Once the exorcism was completed, everyone breathed a sigh of relief.
A new crew and
captain were assigned to the `cleansed' ship, and it was business as usual for
the next few weeks. The new skipper, a stern disciplinarian who scoffed at the
stories of dead men walking the ship, warned his crew that he would not
tolerate any renewed tales of ghosts or goblins. For the next two missions, it
appeared as if everything was back to normal. There had been no sightings and
no inexplicable accidents. But in May 1918, the ghost appeared again.
During the long
voyage, in which UB65 was ordered to patrol the sea lanes off the Spanish coast
as well as the English Channel, the dead officer was seen no fewer than three
times. One of those who saw the ghost was the petty officer, who swore to God
that he saw the man walk though a solid iron bulkhead and pass into the engine
room! Another man, a torpedo handler, claimed the ghost visited him several
times at night. The terrified soul became so disoriented that when the
submarine surfaced to recharge its batteries, he leaped off the deck to his
death in the seas.
On its final voyage
- during July 1918, just four months before the Armistice was signed and peace
returned to a ravaged Europe - the UB65 was spotted by an American submarine
resting like a sitting duck on the surface. No one knows why. It was 10 July.
The American sailors, who couldn't believe their good fortune, quickly armed
their torpedoes and prepared to fire. But just before they did, the U-65
suddenly exploded, sending the remains of metal and men spewing out over a wide
range of ocean.
Within seconds, all
that remained of the submarine and her crew was a heavy oil slick and scattered
debris. No-one aboard the American submarine ever gave the order to fire, and
the crew swears no-one launched a torpedo. What happened? To this day, no-one
knows. But it seemed a fitting, if bloody, end to the story of the haunted
ship, which took its most enigmatic secret with it to its watery grave.
Acc/Top Speed: 2/11 (1/7 submerged);
Toughness: 20; Crew: 18
Notes: Heavy Armor, maximum depth 160 feet, range
1,650 miles (80 miles submerged)
Jinxed: All crew aboard the vessel gain the Bad luck hindrance.

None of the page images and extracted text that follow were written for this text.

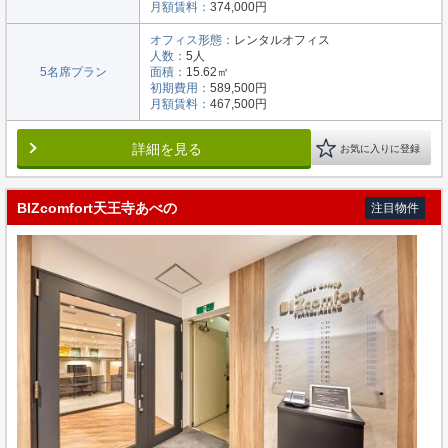
月額賃料：
374,000円
オフィス形態：
レンタルオフィス
人数：
5人
5名席プラン
面積：
15.62㎡
初期費用：
589,500円
月額賃料：
467,500円
詳細を見る
お気に入りに登録
BIZcomfort天王寺あべの
注目物件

Haunted: The host of spirits inhabiting the submarine can act channel themselves
into the superstructure of the ship, as if they had the Haunted: vehicular animation edge.
Vehicular
Animation: The spirit enters the machinery of a vehicle
and imbues it with supernatural energy. All crewmen add +2 to any vehicular
actions (including firing its weapons), and attacks against it suffer a −2 penalty. This occurs one round after combat rounds begin and
lasts until the War Master declares the game is no longer in rounds. The
ability covers an entire vehicle, even an entire ship and all its crew, if
directed. This exhausts the spirits, which can take no other action for 24
hours.
Weapons:
• 2 torpedo tubes
forward (2 C/06 torpedoes each), 2 torpedo tubes aft (1 C/06 torpedo each)
• 105mm deck gun
(300 rounds)
Spectral Crew mate
Attributes: Agility d6, Smarts d6, Spirit d10, Strength
d6, Vigor d6
Skills: Fighting d6, Intimidation d12+2, Notice d12,
Taunt d10, Stealth d12+4, Throwing d12
Pace: 6; Parry: 5; Toughness: 5
Gear: Thrown objects (Str+d4).
Special
Abilities
• Ethereal: Ghosts
are immaterial and can only be harmed by magical attacks.
• Fear –2: Ghosts
cause Fear checks at –2 when they let themselves be seen.